Higher raw material costs grip the country's market, causing sales to turn negative.

MILAN — The Italian jewelry industry may have registered a 3.6 percent increase in revenues in 2011 compared with 2010, but the scenario is far from encouraging, as evidenced during a recent conference organized by Club degli Orafi Italia, an independent association of major players operating in the sector.

“After brilliant performances in the first part of the year, revenues started showing a slowdown in the summer months, before turning negative in the last quarter,” commented Stefania Trenti, industry director of bank Intesa Sanpaolo’s studies and research department.

According to Italy-based independent research and consulting company Prometeia, the industry has registered a 20 percent loss since 2006. The explanation lies in the downturn of the Italian market, which has suffered from a progressive reduction in family incomes and increases in the cost of raw materials, which, in turn, hike up retail prices.

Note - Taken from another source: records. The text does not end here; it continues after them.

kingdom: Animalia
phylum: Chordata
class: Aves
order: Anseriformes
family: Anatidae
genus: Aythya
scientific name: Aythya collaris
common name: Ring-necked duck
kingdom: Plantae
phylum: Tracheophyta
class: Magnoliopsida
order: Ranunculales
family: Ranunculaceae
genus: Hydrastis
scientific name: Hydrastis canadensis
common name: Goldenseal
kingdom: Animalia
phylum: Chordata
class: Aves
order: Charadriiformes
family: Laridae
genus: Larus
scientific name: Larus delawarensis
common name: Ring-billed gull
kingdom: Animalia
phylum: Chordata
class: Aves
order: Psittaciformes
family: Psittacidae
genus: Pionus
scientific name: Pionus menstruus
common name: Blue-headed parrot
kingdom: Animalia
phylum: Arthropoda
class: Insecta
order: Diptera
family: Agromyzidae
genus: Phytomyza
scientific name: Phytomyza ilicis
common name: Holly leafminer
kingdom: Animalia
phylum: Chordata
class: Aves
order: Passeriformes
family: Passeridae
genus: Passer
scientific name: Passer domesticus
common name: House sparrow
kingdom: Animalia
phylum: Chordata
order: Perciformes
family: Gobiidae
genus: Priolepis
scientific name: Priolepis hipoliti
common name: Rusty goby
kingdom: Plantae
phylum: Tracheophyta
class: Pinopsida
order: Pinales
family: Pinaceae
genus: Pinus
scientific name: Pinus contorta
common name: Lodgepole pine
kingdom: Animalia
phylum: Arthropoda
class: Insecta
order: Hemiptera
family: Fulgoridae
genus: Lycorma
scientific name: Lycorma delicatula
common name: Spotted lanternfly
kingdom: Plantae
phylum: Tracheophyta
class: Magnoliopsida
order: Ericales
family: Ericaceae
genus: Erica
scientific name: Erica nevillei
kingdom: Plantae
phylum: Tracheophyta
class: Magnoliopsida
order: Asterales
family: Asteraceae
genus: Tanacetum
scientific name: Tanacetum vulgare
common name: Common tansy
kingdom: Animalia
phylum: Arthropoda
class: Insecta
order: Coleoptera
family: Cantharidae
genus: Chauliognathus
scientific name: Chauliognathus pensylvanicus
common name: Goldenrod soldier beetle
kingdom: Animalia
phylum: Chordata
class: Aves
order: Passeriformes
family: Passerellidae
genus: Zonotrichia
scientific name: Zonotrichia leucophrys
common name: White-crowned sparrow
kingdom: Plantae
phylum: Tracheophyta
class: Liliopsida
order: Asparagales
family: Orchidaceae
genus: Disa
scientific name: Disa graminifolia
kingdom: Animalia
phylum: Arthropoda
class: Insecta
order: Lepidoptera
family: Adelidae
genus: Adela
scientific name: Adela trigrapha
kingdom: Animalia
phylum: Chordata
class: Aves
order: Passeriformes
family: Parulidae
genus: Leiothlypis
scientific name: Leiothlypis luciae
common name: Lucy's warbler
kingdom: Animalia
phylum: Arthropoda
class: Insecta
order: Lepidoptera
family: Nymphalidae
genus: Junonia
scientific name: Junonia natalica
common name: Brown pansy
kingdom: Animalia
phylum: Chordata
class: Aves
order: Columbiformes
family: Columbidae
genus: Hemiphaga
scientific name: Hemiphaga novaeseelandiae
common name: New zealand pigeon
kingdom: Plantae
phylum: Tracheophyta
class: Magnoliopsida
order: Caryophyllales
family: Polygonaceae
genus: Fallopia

Jewelry has still fared better than the clothing sector, thanks to exports, particularly outside Europe, where Italian fashion still plays a pivotal role.

As reported by ISTAT, the Italian Institute of Statistics, the country’s jewelry exports were up 12.8 percent in 2011, confirming the country’s slot as the third-biggest jewelry exporter after India and the U.S.
Switzerland helped boost growth in Europe, as an important hub for the high-end fine jewelry sector.

While business in the United Arab Emirates, the U.S., and Libya and Tunisia, which were both recently affected by political turmoil, suffered losses last year, the Chinese market is growing.

“We noticed a big change there,” Trenti said. “If until very recently goods directed to China passed through Hong Kong, in 2011 direct exports to the country grew 40 percent.”

Financial forecasts provided at the conference highlighted how increasingly significant the Far East and new markets including Malaysia, Thailand and South America are expected to be in the coming years.

“In 2016 across the emerging countries, there will be about 270 million people with annual incomes of around $30,000,” said Alessandra Benedini, industrial analyst at Prometeia. “This will determine a huge increase in the number of customers interested in buying niche and luxury products.”